- Publisher: Earthware Computer Services
- Programmer: Kevin Ryan
- Platforms: Apple II, Commodore 64
- Release: 1984
- Genres: Fighting, educational
- Modes: Single-player, multiplayer

= Black Belt (1984 video game) =

1984 video game

Black Belt is a fighting game published in 1984 by Earthware Computer Services for the Apple II and Commodore 64. It was released as an educational video game supplement to real life taekwondo training. The player spars with another human or computer opponent while strictly adhering to the rules of the sport including scoring and penalties. Black Belt is the fourth game from Earthware and the second programmed by Kevin Ryan for the company.

==Gameplay==
Black Belt is a taekwondo simulator with strict rules that are closely modeled after the real life sport. A player participates in one-on-one matches with either another player or a computer opponent. Competitors face each other in a ring alongside a referee and a heads-up display consisting of a timer and score boards. Opponents can move forward and backward on the mat as well as up and down onto three separate horizontal planes. Matches have a two-minute limit and points are scored by successfully landing or parrying blows. A competitor can become fatigued, reducing their ability to attack or respond. The referee will perform a ten-second count should a challenger be knocked down, after which they will lose the match. Contestants can also be warned by the referee if the rules are broken, such as turning one's back on a rival, stalling the match, or leaving the mat. After a number of warnings, they are disqualified. The game contains six computer opponents of increasing difficulty, corresponding to their belt color: white, yellow, green, blue, red and black. Each time the player fights a certain adversary, a new technique can be executed. A "Practice Session" mode allows the player to view the techniques, demonstrated in three speeds (slow, medium, and fast). The player can create save files recording fighters' numbers of victories and losses. The game can be controlled with either a keyboard or joystick.
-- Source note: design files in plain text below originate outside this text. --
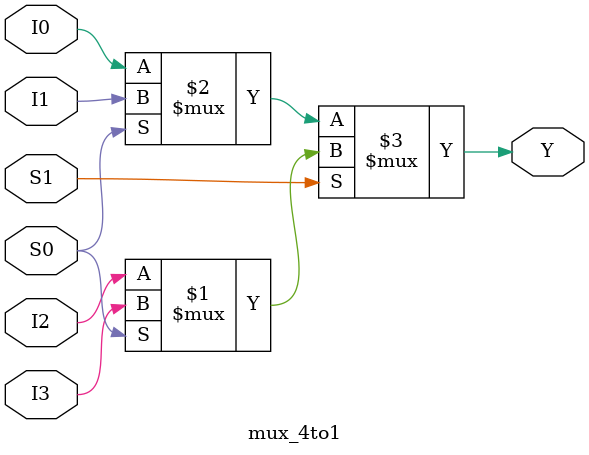
<source format=v>
`timescale 1ns / 1ps

module mux_4to1 (
    // Data Inputs
    input I0,
    input I1,
    input I2,
    input I3,

    // Select Lines (S1 is MSB, S0 is LSB)
    input S1,
    input S0,

    // Output
    output Y
);

    // Dataflow Logic: Y = (S1)? [select I2/I3] : [select I0/I1];
    assign Y = S1 ? (S0 ? I3 : I2) : 
                      (S0 ? I1 : I0);

endmodule
</source>
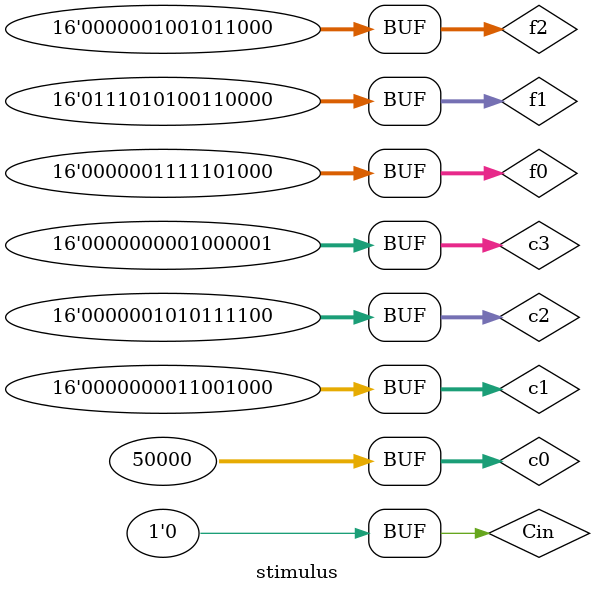
<source format=v>
`timescale 1ns / 1ps
module stimulus;
	// Inputs
	reg [31:0] c0;
	reg [15:0] c1;
	reg [15:0] c2;
	reg [15:0] c3;
	reg [15:0] f0;
	reg [15:0] f1;
	reg [15:0] f2;
	reg Cin;
	//reg retenue_prec;
	// Outputs
	//wire retenue;
	reg [31:0] inter;
	wire [31:0] y;
	// Instantiate the Unit Under Test (UUT)
	
	Regression_nV uut (
		c0, 
		c1, 
		c2, 
		c3, 
		f0, 
		f1, 
		f2, 
		Cin, 
		y
	);
	

 
	initial begin
	$dumpfile("test_Transpiler.vcd");
    $dumpvars(0,stimulus);
		// Initialize Inputs
		c0 = 32'b0000000000000000;
		c1 = 16'b0000000000000000;
		c2 = 16'b0000000000000000;
		c3 = 16'b0000000000000000;
		f0 = 16'b0000000000000000;
		f1 = 16'b0000000000000000;
		f2 = 16'b0000000000000000;
		Cin = 0;
 
	#20 c0 = 32'd50000;
	#20 f0 = 16'd1000;
	#20 f1 = 16'd30000;
		c1 = 16'd200;
		f2 = 16'd600;
		c2 = 16'd700;
		c3 = 16'd65;
	end  
 
		initial begin
		 $monitor("t=%3d c0 = %d, c1 = %d, c2 = %d, c3 = %d, f0 = %d, f1 = %d, f2 = %d, result=%d \n",$time,c0, c1, c2, c3, f0, f1, f2, y);
		 end
 
endmodule
 

</source>
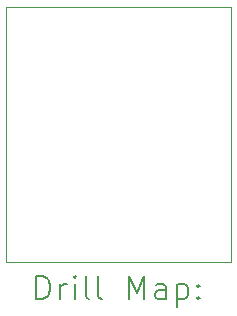
<source format=gbr>
%TF.GenerationSoftware,KiCad,Pcbnew,8.0.5*%
%TF.CreationDate,2025-01-09T17:25:31-08:00*%
%TF.ProjectId,hyperion,68797065-7269-46f6-9e2e-6b696361645f,rev?*%
%TF.SameCoordinates,Original*%
%TF.FileFunction,Drillmap*%
%TF.FilePolarity,Positive*%
%FSLAX45Y45*%
G04 Gerber Fmt 4.5, Leading zero omitted, Abs format (unit mm)*
G04 Created by KiCad (PCBNEW 8.0.5) date 2025-01-09 17:25:31*
%MOMM*%
%LPD*%
G01*
G04 APERTURE LIST*
%ADD10C,0.050000*%
%ADD11C,0.200000*%
G04 APERTURE END LIST*
D10*
X12700000Y-12700000D02*
X14605000Y-12700000D01*
X14605000Y-12700000D02*
X14605000Y-10541000D01*
X12700000Y-10541000D02*
X12700000Y-12700000D01*
X14605000Y-10541000D02*
X12700000Y-10541000D01*
D11*
X12958277Y-13013984D02*
X12958277Y-12813984D01*
X12958277Y-12813984D02*
X13005896Y-12813984D01*
X13005896Y-12813984D02*
X13034467Y-12823508D01*
X13034467Y-12823508D02*
X13053515Y-12842555D01*
X13053515Y-12842555D02*
X13063039Y-12861603D01*
X13063039Y-12861603D02*
X13072562Y-12899698D01*
X13072562Y-12899698D02*
X13072562Y-12928269D01*
X13072562Y-12928269D02*
X13063039Y-12966365D01*
X13063039Y-12966365D02*
X13053515Y-12985412D01*
X13053515Y-12985412D02*
X13034467Y-13004460D01*
X13034467Y-13004460D02*
X13005896Y-13013984D01*
X13005896Y-13013984D02*
X12958277Y-13013984D01*
X13158277Y-13013984D02*
X13158277Y-12880650D01*
X13158277Y-12918746D02*
X13167801Y-12899698D01*
X13167801Y-12899698D02*
X13177324Y-12890174D01*
X13177324Y-12890174D02*
X13196372Y-12880650D01*
X13196372Y-12880650D02*
X13215420Y-12880650D01*
X13282086Y-13013984D02*
X13282086Y-12880650D01*
X13282086Y-12813984D02*
X13272562Y-12823508D01*
X13272562Y-12823508D02*
X13282086Y-12833031D01*
X13282086Y-12833031D02*
X13291610Y-12823508D01*
X13291610Y-12823508D02*
X13282086Y-12813984D01*
X13282086Y-12813984D02*
X13282086Y-12833031D01*
X13405896Y-13013984D02*
X13386848Y-13004460D01*
X13386848Y-13004460D02*
X13377324Y-12985412D01*
X13377324Y-12985412D02*
X13377324Y-12813984D01*
X13510658Y-13013984D02*
X13491610Y-13004460D01*
X13491610Y-13004460D02*
X13482086Y-12985412D01*
X13482086Y-12985412D02*
X13482086Y-12813984D01*
X13739229Y-13013984D02*
X13739229Y-12813984D01*
X13739229Y-12813984D02*
X13805896Y-12956841D01*
X13805896Y-12956841D02*
X13872562Y-12813984D01*
X13872562Y-12813984D02*
X13872562Y-13013984D01*
X14053515Y-13013984D02*
X14053515Y-12909222D01*
X14053515Y-12909222D02*
X14043991Y-12890174D01*
X14043991Y-12890174D02*
X14024943Y-12880650D01*
X14024943Y-12880650D02*
X13986848Y-12880650D01*
X13986848Y-12880650D02*
X13967801Y-12890174D01*
X14053515Y-13004460D02*
X14034467Y-13013984D01*
X14034467Y-13013984D02*
X13986848Y-13013984D01*
X13986848Y-13013984D02*
X13967801Y-13004460D01*
X13967801Y-13004460D02*
X13958277Y-12985412D01*
X13958277Y-12985412D02*
X13958277Y-12966365D01*
X13958277Y-12966365D02*
X13967801Y-12947317D01*
X13967801Y-12947317D02*
X13986848Y-12937793D01*
X13986848Y-12937793D02*
X14034467Y-12937793D01*
X14034467Y-12937793D02*
X14053515Y-12928269D01*
X14148753Y-12880650D02*
X14148753Y-13080650D01*
X14148753Y-12890174D02*
X14167801Y-12880650D01*
X14167801Y-12880650D02*
X14205896Y-12880650D01*
X14205896Y-12880650D02*
X14224943Y-12890174D01*
X14224943Y-12890174D02*
X14234467Y-12899698D01*
X14234467Y-12899698D02*
X14243991Y-12918746D01*
X14243991Y-12918746D02*
X14243991Y-12975888D01*
X14243991Y-12975888D02*
X14234467Y-12994936D01*
X14234467Y-12994936D02*
X14224943Y-13004460D01*
X14224943Y-13004460D02*
X14205896Y-13013984D01*
X14205896Y-13013984D02*
X14167801Y-13013984D01*
X14167801Y-13013984D02*
X14148753Y-13004460D01*
X14329705Y-12994936D02*
X14339229Y-13004460D01*
X14339229Y-13004460D02*
X14329705Y-13013984D01*
X14329705Y-13013984D02*
X14320182Y-13004460D01*
X14320182Y-13004460D02*
X14329705Y-12994936D01*
X14329705Y-12994936D02*
X14329705Y-13013984D01*
X14329705Y-12890174D02*
X14339229Y-12899698D01*
X14339229Y-12899698D02*
X14329705Y-12909222D01*
X14329705Y-12909222D02*
X14320182Y-12899698D01*
X14320182Y-12899698D02*
X14329705Y-12890174D01*
X14329705Y-12890174D02*
X14329705Y-12909222D01*
M02*

</source>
==Development and release==
Black Belt was programmed by Kevin Ryan for publisher Earthware Computer Services, based in Eugene, Oregon. The company had previously published the Apple II titles Volcanos, Star Search, and Zoo Master, the last of which was also programmed by Ryan and released in 1983. Alongside the instructions for Black Belt was a handbook containing a message from Earthware head Donna J. Goles, explaining that the game should serve as an educational supplement to traditional taekwondo training. She concluded, "If it has no other effect, we hope it will help to dispel the image of aggressive violence which shrouds the image of all of the martial arts owing to television." The handbook includes history, terminology, and rules of the sport. Ryan consulted with his own taekwondo instructor Master Hwang in Eugene for its gameplay intricacies. Although both versions of the game contain a 1984 copyright, the Apple II edition may have been available as early as 1983. However, the Apple-centric magazine Softalk did not list the game as new commercially released software until its June 1984 issue. The game is compatible with the Apple Mockingboard for additional sound. The Commodore 64 port replaced the graphical dithering in its Apple II counterpart with more individual colors and added synthesized speech. Ryan began working for the newly-founded Dynamix in 1984 shortly after the release of Black Belt.

==Reception==
Sparse critical reception of Black Belt was mostly positive. Rick Teverbaugh praised the game in Computer Gaming World while mistaking its form of martial arts as karate instead of taekwondo: "If it weren't for Competition Karate, this would be the game all other karate games would be measured against [...] The graphics are fluid and well-drawn. It is quite easy to see what you're doing and its effect on the other combatant." The Book of Apple Software rated Black Belt with a B−, similarly appreciating the graphics and animation and summarizing it as vividly and realistically recreating the sport of taekwondo. Eric Cabérla of the French magazine Tilt was conversely disappointed in its visuals while also criticizing the quality of the sound effects. Hardcore Gaming 101 noted that Black Belt technically contains the first fighting game tutorial and that having different horizontal planes on which to battle pre-dates the similar mechanic in Fatal Fury.